(Saved data entries)
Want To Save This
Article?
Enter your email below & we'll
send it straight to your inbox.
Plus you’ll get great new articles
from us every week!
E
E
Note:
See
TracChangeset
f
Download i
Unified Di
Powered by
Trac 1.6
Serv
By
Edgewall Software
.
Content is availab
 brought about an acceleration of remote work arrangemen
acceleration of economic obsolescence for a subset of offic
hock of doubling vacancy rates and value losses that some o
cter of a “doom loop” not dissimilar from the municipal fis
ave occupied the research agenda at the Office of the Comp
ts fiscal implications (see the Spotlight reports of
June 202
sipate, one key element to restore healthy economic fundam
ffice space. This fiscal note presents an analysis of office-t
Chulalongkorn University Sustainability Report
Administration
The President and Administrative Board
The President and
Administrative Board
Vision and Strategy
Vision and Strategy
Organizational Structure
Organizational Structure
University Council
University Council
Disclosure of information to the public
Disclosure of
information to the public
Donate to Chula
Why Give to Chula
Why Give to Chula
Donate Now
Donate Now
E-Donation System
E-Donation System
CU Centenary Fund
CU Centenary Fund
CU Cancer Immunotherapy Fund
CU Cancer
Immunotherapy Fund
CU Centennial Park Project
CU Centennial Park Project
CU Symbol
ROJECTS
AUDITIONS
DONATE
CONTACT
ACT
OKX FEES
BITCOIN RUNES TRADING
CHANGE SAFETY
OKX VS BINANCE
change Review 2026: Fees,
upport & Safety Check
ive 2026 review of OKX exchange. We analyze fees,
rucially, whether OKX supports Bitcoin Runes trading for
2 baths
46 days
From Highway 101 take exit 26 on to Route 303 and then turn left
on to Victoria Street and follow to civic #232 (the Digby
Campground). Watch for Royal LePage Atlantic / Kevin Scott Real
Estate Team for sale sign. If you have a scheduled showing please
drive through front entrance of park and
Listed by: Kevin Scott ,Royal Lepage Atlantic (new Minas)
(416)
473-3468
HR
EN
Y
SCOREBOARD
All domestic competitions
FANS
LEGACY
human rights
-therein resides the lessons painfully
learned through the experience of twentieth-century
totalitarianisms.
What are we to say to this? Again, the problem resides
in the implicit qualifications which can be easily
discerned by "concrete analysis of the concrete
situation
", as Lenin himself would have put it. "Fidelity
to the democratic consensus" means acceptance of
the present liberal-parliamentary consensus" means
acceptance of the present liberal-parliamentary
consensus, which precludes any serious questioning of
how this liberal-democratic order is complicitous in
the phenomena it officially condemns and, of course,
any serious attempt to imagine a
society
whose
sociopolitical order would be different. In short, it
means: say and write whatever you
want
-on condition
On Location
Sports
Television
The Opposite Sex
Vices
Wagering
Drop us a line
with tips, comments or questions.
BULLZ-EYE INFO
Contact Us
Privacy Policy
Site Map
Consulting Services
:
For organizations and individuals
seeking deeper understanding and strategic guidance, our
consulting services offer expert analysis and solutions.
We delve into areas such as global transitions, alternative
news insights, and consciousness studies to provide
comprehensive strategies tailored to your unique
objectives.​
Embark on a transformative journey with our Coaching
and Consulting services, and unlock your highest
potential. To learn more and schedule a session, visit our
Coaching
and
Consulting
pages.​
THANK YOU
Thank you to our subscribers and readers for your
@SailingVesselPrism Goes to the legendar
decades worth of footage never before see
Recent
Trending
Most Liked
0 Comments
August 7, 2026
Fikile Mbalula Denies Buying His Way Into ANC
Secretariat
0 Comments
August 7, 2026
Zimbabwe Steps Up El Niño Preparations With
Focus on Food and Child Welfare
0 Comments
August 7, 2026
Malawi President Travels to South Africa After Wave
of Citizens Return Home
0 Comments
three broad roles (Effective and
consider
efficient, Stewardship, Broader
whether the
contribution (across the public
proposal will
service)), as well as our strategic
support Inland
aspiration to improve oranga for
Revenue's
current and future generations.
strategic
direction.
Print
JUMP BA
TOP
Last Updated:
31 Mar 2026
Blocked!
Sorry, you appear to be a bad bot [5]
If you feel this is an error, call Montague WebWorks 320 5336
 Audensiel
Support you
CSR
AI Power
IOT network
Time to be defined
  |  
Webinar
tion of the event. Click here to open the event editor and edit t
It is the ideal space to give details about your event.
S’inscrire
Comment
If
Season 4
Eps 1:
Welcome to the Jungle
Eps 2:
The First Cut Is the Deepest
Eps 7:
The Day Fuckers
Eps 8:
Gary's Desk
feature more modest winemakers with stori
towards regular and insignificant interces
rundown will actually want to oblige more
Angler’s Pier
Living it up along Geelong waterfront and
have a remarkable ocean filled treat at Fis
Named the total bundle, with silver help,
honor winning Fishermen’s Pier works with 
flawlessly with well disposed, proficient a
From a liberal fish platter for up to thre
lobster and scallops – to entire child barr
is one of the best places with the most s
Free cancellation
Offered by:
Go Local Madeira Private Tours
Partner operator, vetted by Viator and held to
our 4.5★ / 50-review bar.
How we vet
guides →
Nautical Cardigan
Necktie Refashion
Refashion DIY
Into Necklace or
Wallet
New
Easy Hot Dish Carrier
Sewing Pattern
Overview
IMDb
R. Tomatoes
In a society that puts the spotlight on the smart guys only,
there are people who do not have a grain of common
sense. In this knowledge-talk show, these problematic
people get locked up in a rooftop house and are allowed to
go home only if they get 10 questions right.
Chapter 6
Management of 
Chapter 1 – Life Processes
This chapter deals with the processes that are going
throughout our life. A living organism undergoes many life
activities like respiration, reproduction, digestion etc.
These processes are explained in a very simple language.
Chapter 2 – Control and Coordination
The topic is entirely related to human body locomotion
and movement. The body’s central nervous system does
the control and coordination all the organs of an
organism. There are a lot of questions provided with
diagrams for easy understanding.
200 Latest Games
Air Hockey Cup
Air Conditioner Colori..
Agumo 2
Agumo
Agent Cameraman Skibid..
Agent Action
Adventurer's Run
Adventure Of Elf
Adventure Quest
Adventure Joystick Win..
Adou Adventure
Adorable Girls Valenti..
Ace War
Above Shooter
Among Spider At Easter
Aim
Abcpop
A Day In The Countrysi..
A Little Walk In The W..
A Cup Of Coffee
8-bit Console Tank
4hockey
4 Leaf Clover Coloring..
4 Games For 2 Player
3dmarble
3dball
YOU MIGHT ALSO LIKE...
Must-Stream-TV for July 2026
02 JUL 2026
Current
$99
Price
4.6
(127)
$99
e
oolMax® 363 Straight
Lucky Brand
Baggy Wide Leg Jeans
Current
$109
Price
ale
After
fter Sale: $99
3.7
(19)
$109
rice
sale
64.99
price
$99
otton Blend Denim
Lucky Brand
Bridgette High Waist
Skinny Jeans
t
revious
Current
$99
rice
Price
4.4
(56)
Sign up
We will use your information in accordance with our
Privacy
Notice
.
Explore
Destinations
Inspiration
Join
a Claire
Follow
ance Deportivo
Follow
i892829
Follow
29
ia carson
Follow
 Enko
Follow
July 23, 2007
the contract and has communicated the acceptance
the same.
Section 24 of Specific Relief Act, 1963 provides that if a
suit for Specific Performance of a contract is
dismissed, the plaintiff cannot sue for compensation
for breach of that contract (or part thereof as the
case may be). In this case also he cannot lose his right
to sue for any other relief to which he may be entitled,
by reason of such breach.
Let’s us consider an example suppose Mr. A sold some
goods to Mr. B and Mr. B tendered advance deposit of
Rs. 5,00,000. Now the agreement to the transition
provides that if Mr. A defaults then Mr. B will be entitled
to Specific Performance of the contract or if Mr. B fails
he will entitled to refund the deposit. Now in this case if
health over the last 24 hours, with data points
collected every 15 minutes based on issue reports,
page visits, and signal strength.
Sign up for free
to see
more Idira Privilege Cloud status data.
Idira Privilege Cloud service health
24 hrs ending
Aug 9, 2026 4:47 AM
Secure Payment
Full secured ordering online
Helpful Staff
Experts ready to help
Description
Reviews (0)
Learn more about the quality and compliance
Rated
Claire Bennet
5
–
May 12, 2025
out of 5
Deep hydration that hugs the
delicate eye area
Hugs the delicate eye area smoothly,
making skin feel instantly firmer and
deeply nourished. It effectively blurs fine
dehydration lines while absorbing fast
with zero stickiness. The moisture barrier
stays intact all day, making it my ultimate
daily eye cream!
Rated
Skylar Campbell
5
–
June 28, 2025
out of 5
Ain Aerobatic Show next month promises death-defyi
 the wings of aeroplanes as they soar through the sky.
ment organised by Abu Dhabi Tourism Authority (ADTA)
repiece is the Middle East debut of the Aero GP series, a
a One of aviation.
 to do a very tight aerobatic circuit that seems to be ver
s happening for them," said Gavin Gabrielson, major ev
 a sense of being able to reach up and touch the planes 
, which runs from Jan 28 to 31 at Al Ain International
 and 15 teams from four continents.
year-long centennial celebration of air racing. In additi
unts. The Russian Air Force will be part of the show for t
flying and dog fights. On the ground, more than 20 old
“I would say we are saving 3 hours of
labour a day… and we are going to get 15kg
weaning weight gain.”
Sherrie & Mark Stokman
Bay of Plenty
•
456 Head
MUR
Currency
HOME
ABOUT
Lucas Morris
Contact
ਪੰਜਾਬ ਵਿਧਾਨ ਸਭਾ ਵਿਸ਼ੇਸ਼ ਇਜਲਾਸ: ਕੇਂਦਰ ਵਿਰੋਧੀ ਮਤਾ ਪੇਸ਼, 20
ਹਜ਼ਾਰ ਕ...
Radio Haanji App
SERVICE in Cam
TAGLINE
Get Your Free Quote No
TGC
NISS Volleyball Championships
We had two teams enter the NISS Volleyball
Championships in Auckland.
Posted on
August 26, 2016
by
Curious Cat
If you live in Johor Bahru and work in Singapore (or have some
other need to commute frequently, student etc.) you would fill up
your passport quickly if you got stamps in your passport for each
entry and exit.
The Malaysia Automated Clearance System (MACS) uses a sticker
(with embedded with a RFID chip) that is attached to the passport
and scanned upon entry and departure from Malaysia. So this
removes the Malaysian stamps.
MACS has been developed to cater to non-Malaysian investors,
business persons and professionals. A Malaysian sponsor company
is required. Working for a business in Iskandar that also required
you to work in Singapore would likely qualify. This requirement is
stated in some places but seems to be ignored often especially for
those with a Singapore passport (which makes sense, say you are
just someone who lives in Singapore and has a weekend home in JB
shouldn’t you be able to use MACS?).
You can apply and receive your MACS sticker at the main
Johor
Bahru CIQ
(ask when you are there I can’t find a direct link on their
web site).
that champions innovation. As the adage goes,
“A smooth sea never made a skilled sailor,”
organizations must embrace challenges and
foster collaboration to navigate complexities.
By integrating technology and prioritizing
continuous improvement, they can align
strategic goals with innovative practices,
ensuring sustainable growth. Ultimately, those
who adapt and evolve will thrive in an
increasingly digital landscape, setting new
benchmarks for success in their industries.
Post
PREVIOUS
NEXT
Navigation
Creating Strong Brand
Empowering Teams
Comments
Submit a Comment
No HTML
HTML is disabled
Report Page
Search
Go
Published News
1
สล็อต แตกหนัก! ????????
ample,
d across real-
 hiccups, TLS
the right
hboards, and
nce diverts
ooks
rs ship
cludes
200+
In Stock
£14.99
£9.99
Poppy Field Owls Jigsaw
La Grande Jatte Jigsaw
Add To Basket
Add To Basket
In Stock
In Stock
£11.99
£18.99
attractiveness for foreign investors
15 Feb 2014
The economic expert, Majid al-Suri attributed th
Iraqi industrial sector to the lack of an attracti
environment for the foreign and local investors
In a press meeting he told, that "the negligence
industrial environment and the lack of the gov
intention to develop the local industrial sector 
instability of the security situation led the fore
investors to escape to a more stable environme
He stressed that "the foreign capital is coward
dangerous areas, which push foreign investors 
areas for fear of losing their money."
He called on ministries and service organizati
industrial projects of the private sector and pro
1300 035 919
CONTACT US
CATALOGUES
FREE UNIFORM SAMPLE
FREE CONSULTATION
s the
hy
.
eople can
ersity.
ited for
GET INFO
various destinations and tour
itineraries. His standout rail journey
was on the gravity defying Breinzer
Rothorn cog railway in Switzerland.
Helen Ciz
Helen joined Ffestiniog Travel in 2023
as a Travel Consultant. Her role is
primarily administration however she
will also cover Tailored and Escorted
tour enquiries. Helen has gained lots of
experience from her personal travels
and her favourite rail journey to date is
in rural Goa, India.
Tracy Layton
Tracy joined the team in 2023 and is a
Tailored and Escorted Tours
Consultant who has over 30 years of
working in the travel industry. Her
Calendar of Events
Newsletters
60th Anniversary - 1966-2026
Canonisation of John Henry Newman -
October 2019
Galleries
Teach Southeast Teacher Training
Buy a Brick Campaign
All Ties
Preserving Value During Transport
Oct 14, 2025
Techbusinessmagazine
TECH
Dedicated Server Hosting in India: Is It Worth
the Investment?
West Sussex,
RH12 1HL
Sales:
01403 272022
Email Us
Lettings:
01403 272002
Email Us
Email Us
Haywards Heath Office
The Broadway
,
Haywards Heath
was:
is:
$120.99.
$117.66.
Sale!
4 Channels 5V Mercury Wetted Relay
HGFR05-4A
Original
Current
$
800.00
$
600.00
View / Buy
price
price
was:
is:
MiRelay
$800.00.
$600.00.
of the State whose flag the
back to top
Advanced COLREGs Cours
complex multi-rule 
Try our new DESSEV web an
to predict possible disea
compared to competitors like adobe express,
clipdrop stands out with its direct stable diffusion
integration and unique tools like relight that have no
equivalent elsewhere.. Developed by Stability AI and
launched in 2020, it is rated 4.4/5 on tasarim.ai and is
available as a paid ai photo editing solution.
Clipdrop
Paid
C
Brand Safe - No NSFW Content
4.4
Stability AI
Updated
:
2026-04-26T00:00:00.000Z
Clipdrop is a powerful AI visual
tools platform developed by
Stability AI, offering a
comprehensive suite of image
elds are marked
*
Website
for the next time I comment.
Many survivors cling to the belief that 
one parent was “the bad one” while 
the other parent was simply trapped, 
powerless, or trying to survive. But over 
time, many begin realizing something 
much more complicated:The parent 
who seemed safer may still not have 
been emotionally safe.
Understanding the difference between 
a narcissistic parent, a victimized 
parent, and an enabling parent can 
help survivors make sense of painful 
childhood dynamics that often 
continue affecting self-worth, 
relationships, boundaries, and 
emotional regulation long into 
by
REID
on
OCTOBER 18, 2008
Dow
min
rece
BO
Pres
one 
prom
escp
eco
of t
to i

● **WHAT TO PRODUCE**:
Can you reproduce, character for character, the lines of the material from its very first line through the line holding "sipate, one key", with both of those lines included?

● **COMPLETED TASK**:
Want To Save This
Article?
Enter your email below & we'll
send it straight to your inbox.
Plus you’ll get great new articles
from us every week!
E
E
Note:
See
TracChangeset
f
Download i
Unified Di
Powered by
Trac 1.6
Serv
By
Edgewall Software
.
Content is availab
 brought about an acceleration of remote work arrangemen
acceleration of economic obsolescence for a subset of offic
hock of doubling vacancy rates and value losses that some o
cter of a “doom loop” not dissimilar from the municipal fis
ave occupied the research agenda at the Office of the Comp
ts fiscal implications (see the Spotlight reports of
June 202
sipate, one key element to restore healthy economic fundam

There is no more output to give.